Hoisting state is a common Refactoring in React.
State in one component may need to be lifted up to a parent component for coordination with other component state.

This can be an error-prone refactoring.
With a good editor, it's best to start with the returned JSX and move out.

Instructor: [00:00] There is one refactoring that will happen hundreds, if not thousands of times, in any React app, and that is the hoist state refactoring. It's where we take all of the states in a component and we move it higher up in the component tree.

[00:16] What this lets us do is coordinate between other states that may be asynchronous. We'll see this in future lessons, but for right now, we just need to do the work of moving this state from this component to a place higher up in the component tree, in this case, our app.

[00:33] When I do this refactoring, I like to start by just deleting everything that I don't want in the render function. We'll take that and paste it where it would have been had it existed in this component. I like doing that because it indicates to me via my editor what variables I'm no longer using. In this case, I'm going to pull all of this out, save and move that into my app component.

[01:06] I want to take a Pokemon as props. I don't have to move a lot of code around, I'm just going to call this a resource, but you can call this whatever you want. I'll change this to read that resource.

[01:20] We have this isPending check and it checks to make sure that the previous resource isn't the same as the current resource. I don't want to have to take two resources to do that. I'm going to move this out as well and move it up.

[01:36] IsPending doesn't make a lot of sense name wise in the application context, so I'm going to rename this to PokemonIsPending. We'll take that as a prop named isStale, so we can know whether or not the resource that we received is stale or not. We'll rename that in our component.

[01:59] We just need to pass both of those down as props, resource is deferred. Pokemon resource isStale PokemonIsPending. I realized that misnamed this here isState. You're probably yelling at me there.

[02:20] Let's look at our component and see what else we missed. We see that initial Pokemon is no longer being used. We know that we moved that, we can delete it, move it over here, save. We see that now these are dulled out as well because they're being called for that initial Pokemon, so we can copy those out as well. Save and import.

[02:48] Now that we've moved all the state up, let's jump over to a browser and see how we did. We have two errors, isPending is not used and we're still calling Pokemon here. Let's change those out. This isPending should be PokemonIsPending.

[03:06] Here, we need to be reading from that deferredPokemon. DeferredPokemon resource.read, save that and that should clear this up. Click through, see how we did, slow things down, make sure that our slow states are working as well. Looks perfect to me.

[03:32] Since we're in our refactoring mood, I thought I would take this delay spinner out and just put in a new file called ui. In this module, we'll need to export it. I won't export it as default because we'll have a bunch of other components in this ui file, but we will need to import React because of our usage of JSX.
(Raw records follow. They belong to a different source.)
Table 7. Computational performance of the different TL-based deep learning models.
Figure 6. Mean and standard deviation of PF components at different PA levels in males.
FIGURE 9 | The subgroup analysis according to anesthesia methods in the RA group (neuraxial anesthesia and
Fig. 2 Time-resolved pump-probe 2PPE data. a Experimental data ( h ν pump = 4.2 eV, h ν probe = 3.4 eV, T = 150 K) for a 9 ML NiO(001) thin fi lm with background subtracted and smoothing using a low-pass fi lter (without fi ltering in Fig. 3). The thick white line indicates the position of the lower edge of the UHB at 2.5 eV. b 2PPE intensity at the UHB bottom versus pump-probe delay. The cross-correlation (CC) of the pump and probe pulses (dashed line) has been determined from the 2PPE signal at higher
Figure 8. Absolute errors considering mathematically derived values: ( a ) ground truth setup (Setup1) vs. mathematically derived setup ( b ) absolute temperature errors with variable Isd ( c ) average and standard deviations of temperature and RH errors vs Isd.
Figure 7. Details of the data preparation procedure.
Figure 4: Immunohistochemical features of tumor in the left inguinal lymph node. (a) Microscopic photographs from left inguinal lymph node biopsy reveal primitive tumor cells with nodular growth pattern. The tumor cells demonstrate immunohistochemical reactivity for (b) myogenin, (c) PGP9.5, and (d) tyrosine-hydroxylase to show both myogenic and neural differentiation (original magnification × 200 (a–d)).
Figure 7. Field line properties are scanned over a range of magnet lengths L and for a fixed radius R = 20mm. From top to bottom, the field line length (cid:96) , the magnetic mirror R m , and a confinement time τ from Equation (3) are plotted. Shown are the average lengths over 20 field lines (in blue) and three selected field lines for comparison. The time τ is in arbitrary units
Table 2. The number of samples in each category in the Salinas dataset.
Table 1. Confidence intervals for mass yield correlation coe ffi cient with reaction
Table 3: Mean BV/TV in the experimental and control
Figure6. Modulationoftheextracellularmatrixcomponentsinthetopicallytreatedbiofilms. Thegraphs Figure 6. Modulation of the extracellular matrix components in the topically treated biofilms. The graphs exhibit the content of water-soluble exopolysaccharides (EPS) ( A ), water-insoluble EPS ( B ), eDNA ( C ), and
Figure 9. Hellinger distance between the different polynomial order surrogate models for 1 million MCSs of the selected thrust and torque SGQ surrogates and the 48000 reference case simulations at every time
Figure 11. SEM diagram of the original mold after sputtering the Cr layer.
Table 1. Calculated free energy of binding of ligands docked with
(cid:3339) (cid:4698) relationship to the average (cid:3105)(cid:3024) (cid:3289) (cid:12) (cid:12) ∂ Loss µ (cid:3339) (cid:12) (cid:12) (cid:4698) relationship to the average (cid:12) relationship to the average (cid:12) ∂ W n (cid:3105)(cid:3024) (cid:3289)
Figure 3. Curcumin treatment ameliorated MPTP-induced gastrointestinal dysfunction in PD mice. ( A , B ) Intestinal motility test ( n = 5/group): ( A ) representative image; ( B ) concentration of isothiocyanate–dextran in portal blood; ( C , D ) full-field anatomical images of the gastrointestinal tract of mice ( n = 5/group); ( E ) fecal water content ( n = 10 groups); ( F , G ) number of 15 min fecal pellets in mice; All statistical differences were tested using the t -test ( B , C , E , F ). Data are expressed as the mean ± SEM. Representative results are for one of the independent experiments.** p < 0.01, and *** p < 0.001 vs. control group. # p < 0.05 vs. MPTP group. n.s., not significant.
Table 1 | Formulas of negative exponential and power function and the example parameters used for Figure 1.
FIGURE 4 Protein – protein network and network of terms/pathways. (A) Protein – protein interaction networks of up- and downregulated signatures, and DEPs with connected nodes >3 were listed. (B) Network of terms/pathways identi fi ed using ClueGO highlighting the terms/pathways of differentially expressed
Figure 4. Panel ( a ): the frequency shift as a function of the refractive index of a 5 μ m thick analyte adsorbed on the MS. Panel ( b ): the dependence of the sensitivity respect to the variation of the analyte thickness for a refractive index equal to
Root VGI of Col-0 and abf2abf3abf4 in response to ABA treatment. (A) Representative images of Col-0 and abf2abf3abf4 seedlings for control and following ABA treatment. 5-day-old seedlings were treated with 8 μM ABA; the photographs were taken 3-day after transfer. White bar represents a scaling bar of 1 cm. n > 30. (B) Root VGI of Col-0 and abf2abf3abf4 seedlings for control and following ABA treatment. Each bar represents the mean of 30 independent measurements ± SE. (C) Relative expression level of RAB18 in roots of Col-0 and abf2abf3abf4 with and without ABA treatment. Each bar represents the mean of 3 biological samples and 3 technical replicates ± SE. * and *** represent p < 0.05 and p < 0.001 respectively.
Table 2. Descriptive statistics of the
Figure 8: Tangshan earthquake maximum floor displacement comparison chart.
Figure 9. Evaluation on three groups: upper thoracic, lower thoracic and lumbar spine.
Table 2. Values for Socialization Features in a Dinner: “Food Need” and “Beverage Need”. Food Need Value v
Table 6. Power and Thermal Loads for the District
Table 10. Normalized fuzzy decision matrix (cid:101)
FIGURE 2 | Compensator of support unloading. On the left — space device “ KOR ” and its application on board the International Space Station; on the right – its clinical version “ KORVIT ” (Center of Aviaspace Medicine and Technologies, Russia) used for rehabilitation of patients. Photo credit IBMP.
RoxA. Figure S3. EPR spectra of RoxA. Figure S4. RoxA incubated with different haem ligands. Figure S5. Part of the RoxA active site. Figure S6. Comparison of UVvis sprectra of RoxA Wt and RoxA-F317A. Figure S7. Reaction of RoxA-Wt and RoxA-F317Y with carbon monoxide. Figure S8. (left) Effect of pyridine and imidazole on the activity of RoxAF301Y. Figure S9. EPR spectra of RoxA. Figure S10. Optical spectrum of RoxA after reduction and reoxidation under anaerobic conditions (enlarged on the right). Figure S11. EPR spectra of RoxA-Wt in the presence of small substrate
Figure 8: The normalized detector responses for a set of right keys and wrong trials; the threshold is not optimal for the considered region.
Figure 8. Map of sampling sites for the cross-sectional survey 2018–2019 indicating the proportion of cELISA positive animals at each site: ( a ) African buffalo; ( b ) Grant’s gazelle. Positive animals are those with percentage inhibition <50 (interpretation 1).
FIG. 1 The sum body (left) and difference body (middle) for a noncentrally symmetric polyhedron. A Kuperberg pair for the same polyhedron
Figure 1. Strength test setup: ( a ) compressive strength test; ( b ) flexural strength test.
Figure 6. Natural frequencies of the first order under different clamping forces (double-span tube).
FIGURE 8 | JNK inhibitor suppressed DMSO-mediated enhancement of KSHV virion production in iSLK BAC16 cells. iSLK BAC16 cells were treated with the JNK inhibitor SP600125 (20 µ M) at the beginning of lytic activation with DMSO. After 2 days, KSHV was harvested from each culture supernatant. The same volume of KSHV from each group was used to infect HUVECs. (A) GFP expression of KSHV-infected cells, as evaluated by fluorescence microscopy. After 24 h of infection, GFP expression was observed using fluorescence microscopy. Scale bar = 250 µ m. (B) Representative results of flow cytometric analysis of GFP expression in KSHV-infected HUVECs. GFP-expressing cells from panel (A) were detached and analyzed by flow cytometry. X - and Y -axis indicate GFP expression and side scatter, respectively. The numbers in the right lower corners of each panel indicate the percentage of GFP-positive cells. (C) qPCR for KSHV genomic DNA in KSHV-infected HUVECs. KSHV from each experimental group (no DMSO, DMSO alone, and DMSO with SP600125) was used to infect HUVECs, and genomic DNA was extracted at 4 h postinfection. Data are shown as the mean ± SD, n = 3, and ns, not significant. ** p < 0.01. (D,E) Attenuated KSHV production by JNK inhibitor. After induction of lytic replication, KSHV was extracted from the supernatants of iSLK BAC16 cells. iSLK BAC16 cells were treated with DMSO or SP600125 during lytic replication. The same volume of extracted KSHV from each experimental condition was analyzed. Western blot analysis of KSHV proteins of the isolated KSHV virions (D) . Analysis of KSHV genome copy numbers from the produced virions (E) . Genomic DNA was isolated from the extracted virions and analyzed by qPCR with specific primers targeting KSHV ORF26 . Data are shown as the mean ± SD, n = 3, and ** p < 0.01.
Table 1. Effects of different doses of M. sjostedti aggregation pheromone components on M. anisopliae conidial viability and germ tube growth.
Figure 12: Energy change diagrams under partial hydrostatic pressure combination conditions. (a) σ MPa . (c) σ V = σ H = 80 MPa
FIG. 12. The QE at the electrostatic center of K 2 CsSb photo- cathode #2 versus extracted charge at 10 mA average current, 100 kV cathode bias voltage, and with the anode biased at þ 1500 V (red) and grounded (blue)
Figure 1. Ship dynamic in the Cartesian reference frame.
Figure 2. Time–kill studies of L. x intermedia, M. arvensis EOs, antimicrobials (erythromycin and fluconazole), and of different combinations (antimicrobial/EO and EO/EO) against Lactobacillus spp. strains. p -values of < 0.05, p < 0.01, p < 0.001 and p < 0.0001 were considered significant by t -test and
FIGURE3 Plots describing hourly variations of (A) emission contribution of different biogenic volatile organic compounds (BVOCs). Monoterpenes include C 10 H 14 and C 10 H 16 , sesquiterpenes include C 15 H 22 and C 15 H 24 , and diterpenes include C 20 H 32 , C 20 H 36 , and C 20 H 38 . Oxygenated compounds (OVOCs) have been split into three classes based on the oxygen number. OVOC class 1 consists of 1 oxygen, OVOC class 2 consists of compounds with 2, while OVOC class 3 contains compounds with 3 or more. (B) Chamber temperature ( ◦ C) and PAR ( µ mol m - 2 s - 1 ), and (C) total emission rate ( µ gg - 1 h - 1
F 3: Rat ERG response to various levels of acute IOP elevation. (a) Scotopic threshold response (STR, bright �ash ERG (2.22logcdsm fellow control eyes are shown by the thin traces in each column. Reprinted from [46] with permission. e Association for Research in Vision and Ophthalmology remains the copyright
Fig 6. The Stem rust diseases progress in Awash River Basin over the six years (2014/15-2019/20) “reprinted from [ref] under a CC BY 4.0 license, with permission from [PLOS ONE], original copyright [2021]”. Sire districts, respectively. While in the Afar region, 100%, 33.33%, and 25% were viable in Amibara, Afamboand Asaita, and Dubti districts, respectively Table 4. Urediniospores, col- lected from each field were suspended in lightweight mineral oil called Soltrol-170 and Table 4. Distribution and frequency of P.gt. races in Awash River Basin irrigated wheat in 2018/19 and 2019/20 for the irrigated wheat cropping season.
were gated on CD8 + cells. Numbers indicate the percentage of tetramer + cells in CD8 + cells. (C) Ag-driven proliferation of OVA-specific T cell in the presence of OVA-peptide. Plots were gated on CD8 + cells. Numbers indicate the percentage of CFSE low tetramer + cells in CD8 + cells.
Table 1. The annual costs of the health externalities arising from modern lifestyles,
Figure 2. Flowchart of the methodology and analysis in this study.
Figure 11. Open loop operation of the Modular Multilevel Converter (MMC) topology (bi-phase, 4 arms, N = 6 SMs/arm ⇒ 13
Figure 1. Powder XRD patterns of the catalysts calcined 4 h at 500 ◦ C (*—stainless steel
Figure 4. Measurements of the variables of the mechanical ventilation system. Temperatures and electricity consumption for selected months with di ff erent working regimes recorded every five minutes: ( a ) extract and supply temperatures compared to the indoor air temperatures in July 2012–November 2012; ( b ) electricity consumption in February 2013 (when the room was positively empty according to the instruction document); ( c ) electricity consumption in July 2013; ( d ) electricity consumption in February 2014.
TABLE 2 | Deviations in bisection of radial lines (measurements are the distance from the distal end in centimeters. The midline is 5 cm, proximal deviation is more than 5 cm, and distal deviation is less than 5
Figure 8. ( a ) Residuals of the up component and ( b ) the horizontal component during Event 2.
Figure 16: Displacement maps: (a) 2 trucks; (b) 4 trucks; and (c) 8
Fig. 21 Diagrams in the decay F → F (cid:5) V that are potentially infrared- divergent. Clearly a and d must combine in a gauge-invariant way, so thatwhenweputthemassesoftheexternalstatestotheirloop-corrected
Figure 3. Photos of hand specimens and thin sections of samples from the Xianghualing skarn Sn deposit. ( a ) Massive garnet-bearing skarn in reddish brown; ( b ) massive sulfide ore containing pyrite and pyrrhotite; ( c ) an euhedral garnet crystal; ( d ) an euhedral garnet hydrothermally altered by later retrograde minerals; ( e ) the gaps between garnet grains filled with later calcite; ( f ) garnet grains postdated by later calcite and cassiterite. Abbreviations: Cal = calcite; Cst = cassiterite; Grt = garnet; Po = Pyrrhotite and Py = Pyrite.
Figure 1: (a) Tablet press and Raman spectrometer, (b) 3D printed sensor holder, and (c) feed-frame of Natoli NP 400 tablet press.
[04:00] Save that, jump back into our Pokemon detail and import. We'll call it by name by using the named exports from ./ui. Format and save one last time, jump to our browser and we are off to the races.

[04:24] Now this Pokemon detail component does what it says, just takes a Pokemon resource and spits out all of the details about it. All of the state involved in fetching, requesting and passing down the Pokemon is all handled at our app level. Now that it's here, we can coordinate it with other app state.